Show each line of the material that contains the word "seen", counting only matches in the same letter case.
________________
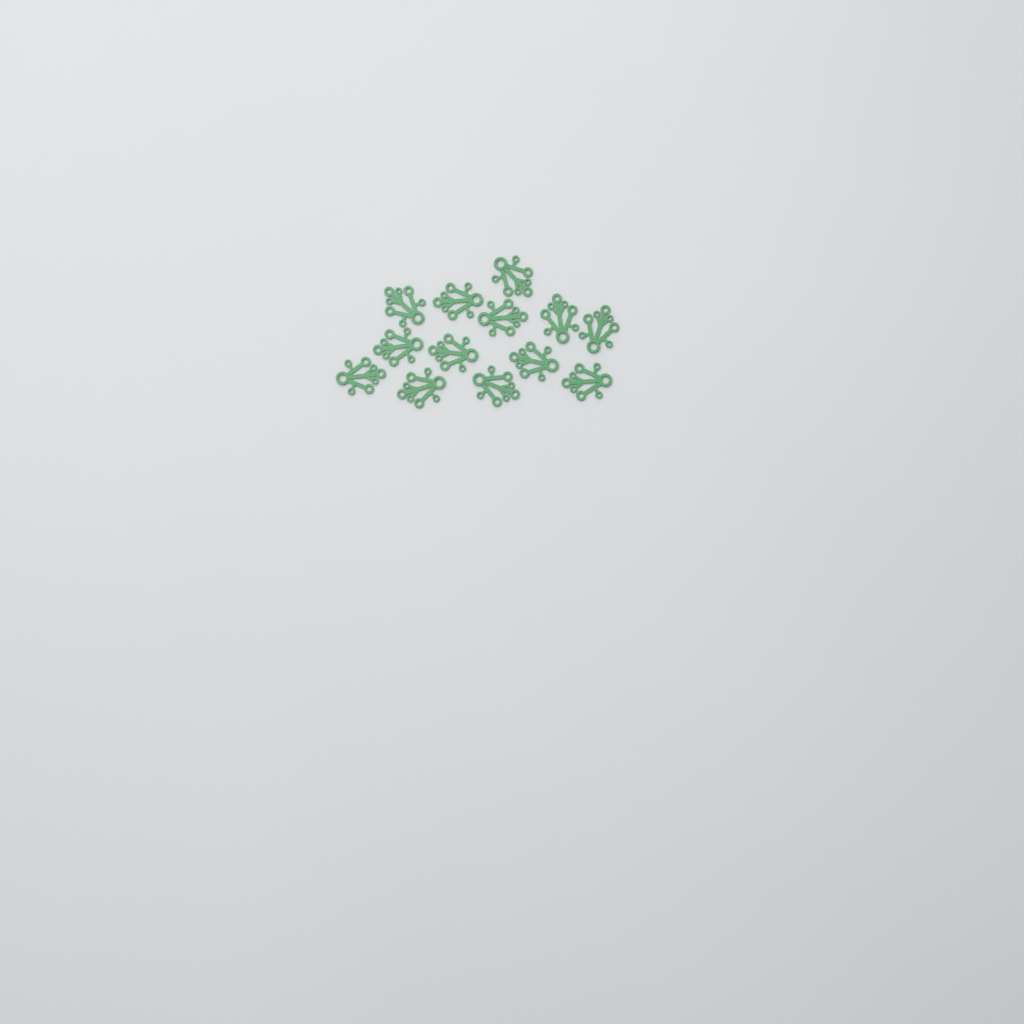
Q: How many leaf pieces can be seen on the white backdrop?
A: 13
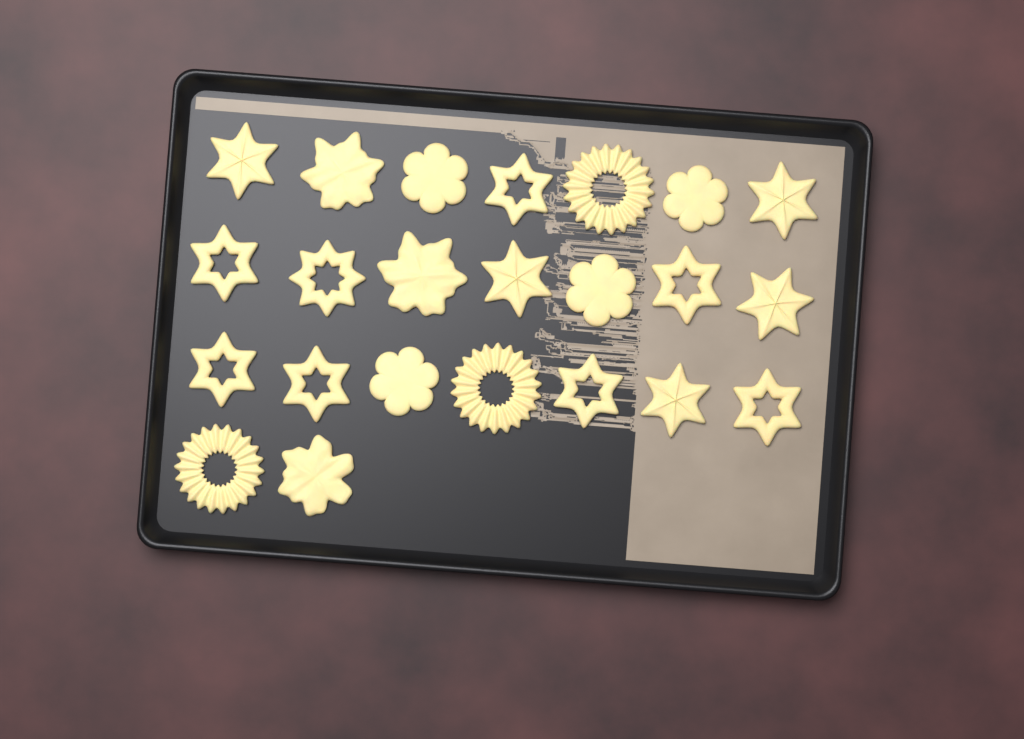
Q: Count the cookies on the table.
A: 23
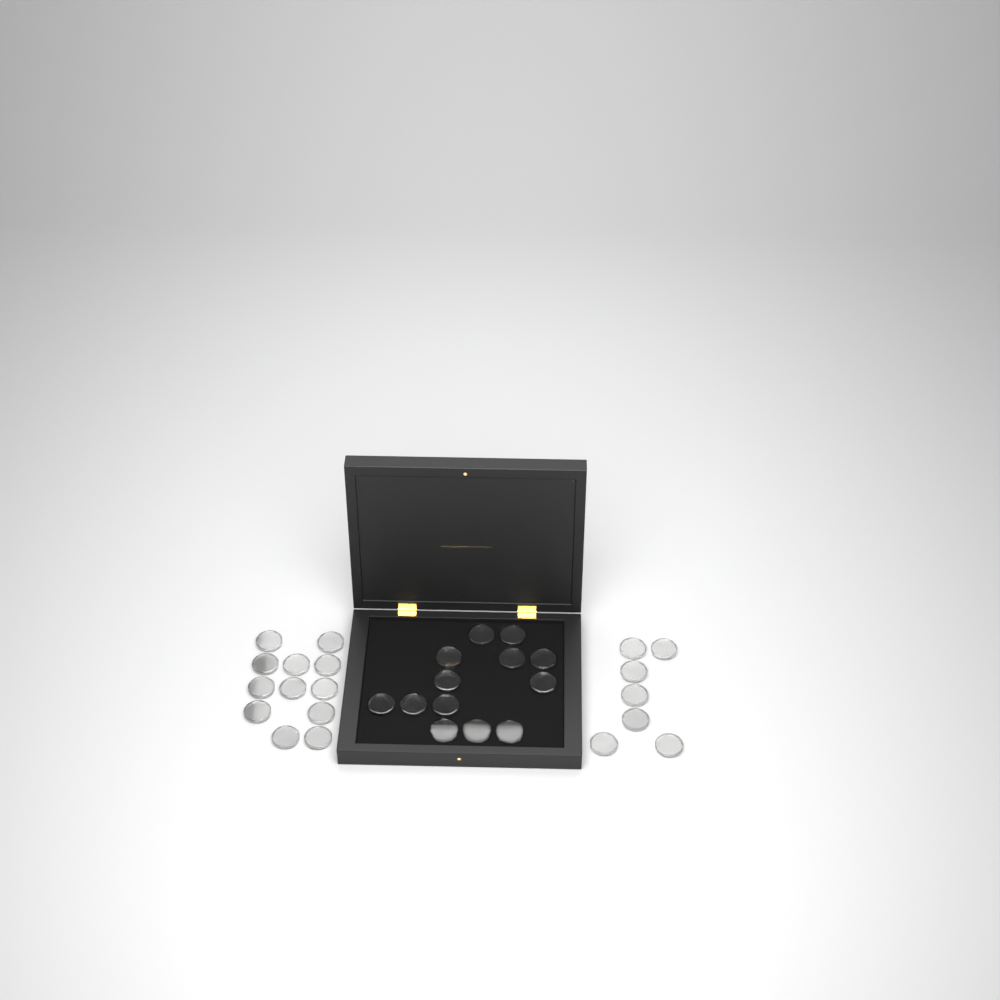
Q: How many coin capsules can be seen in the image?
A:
________________
THE RESPONSE →
Q: How many leaf pieces can be seen on the white backdrop?
Q: How many coin capsules can be seen in the image?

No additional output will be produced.